Iniciemos pelo Li. Para Confúcio e seus
seguidores, a questão do comportamento
ritual era o grande índice da civilidade
humana, separando o ser educado dos bárbaros
e ignorantes. No entanto, não havia ninguém,
na mentalidade confucionista, que não
pudesse aprender o comportamento ritual e a
cultura (educar-se, aliás, era a base
da formação de um ser humano,
sem o que ele não se aperfeiçoaria
nem evoluiria do estado primitivo de sua natureza).
O Li se constituía, por conseguinte,
no conjunto dos atos oficiais, religiosos e
sociais responsáveis pela interação
entre os membros da comunidade e pela sua conexão
com a ordem natural e a vontade do Céu:
“o homem de bem, ampliando seus conhecimentos
sem cessar, e ordenando-os pelo ritual, este
não perde o caminho” (LY, 6: 25)
Para este sábio, a execução
deste comportamento ritual era uma forma de
assegurar a reprodução da velha
estrutura de vida que havia possibilitado a
existência da China desde os tempos ancestrais.
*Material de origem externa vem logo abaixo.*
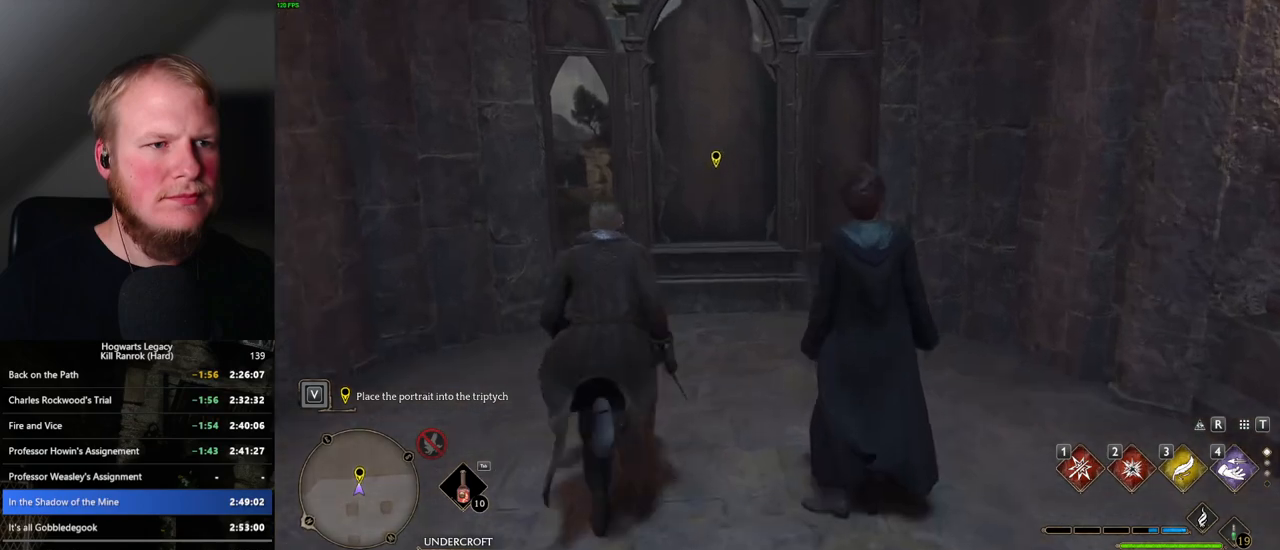
{"keys": [], "mouse": [], "events": [[184, "f", "down"], [267, "f", "up"], [267, "w", "up"], [334, "f", "down"], [434, "f", "up"]]}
(LY, 4:13) A degradação moral,
a corrupção dos costumes e a apropriação
indébita do poder vinham, justamente,
do desconhecimento que as pessoas tinham sobre
a importância deste comportamento ritual,
ocorrido tanto pelas tendências egoísticas
dos homens quanto pela sua má formação
educativa.
Estudar, para Confúcio, era a base de
tudo; instruindo-se, o ser humano assegurava
a conduta reta (Zheng) e a justiça (Yi)
nos negócios públicos e para com
as pessoas. Para o Mestre, a conduta não
era apenas uma forma polida de etiqueta: era
um meio pelo qual as pessoas conheciam seus
limites internos e externos, garantindo seu
bom relacionamento com o próximo. Era
também uma forma de autocontrole, que
em última analise levava a criatura a
perceber sua importância no mundo, deslocando-a
dos interesses próprios para os interesses
da comunidade. Temos uma noção
muito hipócrita da etiqueta, que em nossas
concepções apresenta-se como uma
forma diplomática de relacionamento,
muito ligada à cultura de elite. A idéia
dos confucionistas ia bem além da mera
formalidade: o hábito da retidão
na conduta moral deveria forçar o ser
a repensar suas atitudes, perante seu papel
na sociedade. Assim sendo, as práticas
de relacionamento não seriam uma mera
repressão dos sentimentos, mas sim uma
expressão digna e respeitosa do íntimo,
que através da formalidade, seriam filtradas
de forma não agressiva.
Estas idéias se originavam da concepção
de Confúcio de que Ren (o Humanismo)
era, de fato, a base de todo o Mundo. Mas o
que é Humanismo numa visão confucionista?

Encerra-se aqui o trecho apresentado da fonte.